If it's going to cost an elderly person on a fixed income an extra $594/year because you "like it better", you need an ass-kicking.

And so on. I'm all for moving from one drug to another if a less expensive drug has been tried and has failed. That makes sense. But the absolute waste of money because less expensive alternatives have never been tried boggles my mind. I can truly understand why prior authorizations were invented, even if I curse them daily for wasting minutes of my precious time.

Back to the topic at hand: this time of year, people make appointments to see me, where we sit down(!), chat, review medications, and then we talk about what can be done for 2008. Most people that see me are happy with their drug therapy, except for one thing: it costs too much. The goal of their visit is to reduce the cost of their drug therapy for 2008, every single time. Without fail.

I have seen 7 people across two days. (An average appointment lasts about 45 minutes.) In that time, I have saved patients $11,831. That's an average inefficiency of ~$1700 per person. And these are people with drug coverage.

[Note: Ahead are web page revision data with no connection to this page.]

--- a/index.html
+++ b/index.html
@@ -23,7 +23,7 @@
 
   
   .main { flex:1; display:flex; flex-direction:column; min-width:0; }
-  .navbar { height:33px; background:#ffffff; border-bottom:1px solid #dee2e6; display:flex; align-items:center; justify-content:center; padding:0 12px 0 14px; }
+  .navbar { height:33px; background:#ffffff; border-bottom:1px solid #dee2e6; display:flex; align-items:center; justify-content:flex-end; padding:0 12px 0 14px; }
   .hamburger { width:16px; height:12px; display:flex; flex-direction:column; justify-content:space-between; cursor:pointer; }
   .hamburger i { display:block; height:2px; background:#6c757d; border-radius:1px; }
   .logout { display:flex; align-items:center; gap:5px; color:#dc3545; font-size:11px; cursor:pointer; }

The single highest total for one person was ~$3600/year.

In the next couple of days, I'll try to share some scenarios so you can see how much just one simple switch can save an average person.

Keep up the good work, Jay. Seriously. Pharmacists, technicians, and patients everywhere applaud your good sense and efforts.

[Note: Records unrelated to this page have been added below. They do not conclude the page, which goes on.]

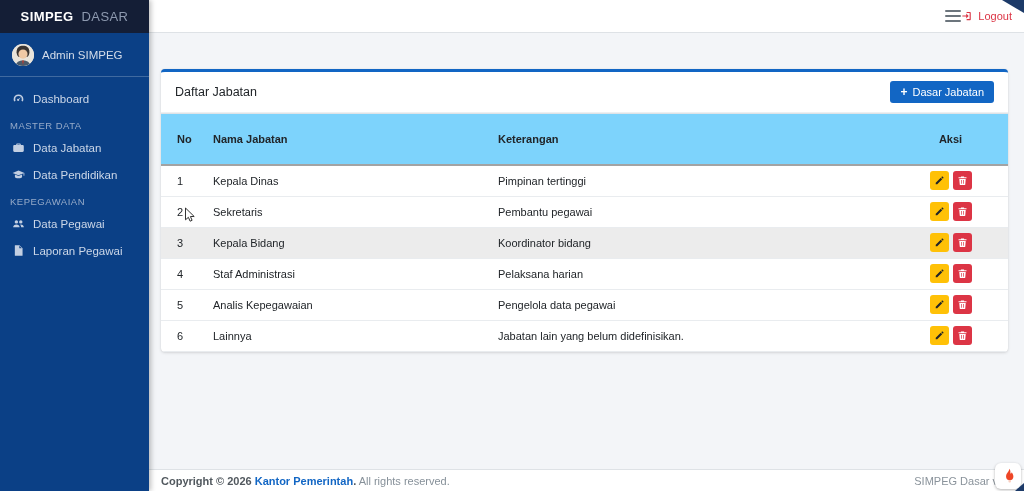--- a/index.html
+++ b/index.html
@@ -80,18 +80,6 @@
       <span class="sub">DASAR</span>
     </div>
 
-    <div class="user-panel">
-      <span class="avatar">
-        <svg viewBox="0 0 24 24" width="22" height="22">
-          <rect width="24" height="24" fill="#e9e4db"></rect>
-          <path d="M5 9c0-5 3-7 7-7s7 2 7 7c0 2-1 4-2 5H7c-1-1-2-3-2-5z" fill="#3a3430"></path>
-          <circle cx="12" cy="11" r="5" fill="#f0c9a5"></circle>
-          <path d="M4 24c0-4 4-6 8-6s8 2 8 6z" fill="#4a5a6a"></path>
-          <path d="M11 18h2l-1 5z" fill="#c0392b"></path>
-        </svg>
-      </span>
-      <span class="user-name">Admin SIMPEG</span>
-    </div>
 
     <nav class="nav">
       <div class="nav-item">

[tags]healthcare, inefficiency[/tags]

Comments (6) | 11:48 am |
December 1, 2007

Evolution of thought processes

Phone rings. "Hello, may I help you?"
"Hi, I was wondering if I can take an Aleve for my shoulder ache? I also take lisinopril."

7 years ago:
WTF is lisinopril?
Time: instantaneous

6 years ago:
I know how to spell lisinopril!
Time: ~0.5 seconds

5 years ago:
Lisinopril is for blood pressure!
Time: ~1-2 seconds

4 years ago:
Have I seen this before? Yes… I have because Aleve is naproxen sodium, and I've seen people take Naprosyn with lisinopril.
Time: ~2-3 seconds

3 years ago:
Lisinopril is an ACE inhibitor, and I see this combination every day.
"Sure, that's fine."
Time: ~0.75 seconds

2 years ago:
*Visual, mental review of systems, picturing the RAAS pathway and envisioning how naproxen is metabolized to see where and how the two intersect.*
"Sure, that's fine."
Time: ~0.5 seconds or so

Most recently:
How old is she? What's her creatinine clearance? Might she be better off with diclofenac or celecoxib? Eh, it's probably okay on a short-term basis, and it's not a terrible choice, but it's probably not the best choice, either.
"Sure, that's fine."
Time: ~1-2 seconds

What's the next step, I wonder? Quicker processing? Maybe. Deeper comprehension? Hopefully.

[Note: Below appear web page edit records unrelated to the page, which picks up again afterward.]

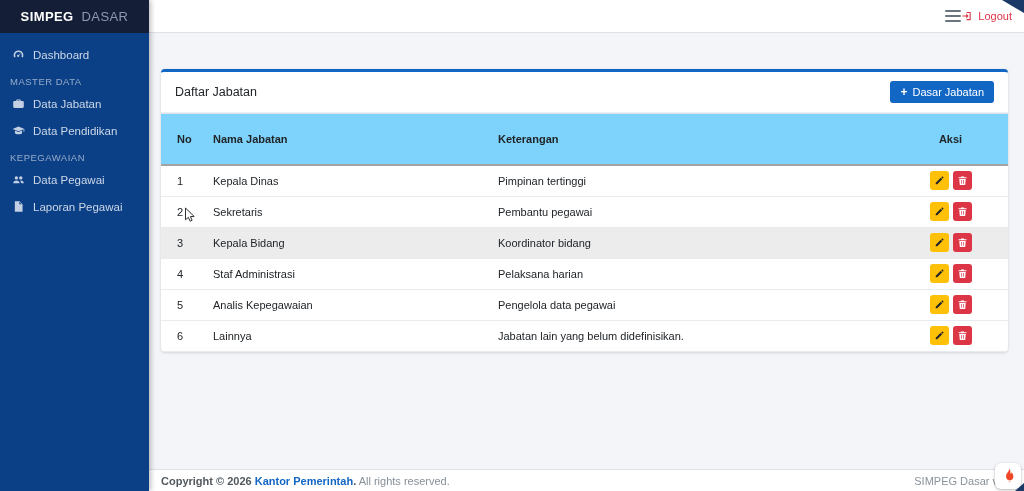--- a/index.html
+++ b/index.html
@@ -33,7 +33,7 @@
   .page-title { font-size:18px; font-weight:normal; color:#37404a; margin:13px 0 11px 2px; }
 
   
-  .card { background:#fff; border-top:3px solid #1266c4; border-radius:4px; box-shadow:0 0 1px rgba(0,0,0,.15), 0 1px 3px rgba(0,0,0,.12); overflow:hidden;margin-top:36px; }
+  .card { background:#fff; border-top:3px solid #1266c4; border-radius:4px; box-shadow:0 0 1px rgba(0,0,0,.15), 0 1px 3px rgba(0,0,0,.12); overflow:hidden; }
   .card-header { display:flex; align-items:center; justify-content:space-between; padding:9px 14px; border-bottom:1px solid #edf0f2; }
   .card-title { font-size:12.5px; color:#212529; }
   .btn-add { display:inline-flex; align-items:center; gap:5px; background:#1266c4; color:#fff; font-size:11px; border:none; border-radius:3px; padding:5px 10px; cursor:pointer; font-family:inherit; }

This development of thought processes is the difference between these two residents. The ability to take in a situation in its entirety, process it efficiently, while remaining calm and friendly takes time and exposure, and has very little to do with intelligence or any other innate quality.

* Naproxen is considered an unacceptable agent in geriatric patients even though it is used in the elderly pretty regularly. (My grandmother, for instance.) Probably because most internists, orthopods, and others are often not terribly familiar with geropharmacology, which is why geriatrics is its own specialty both in Medicine and Pharmacy.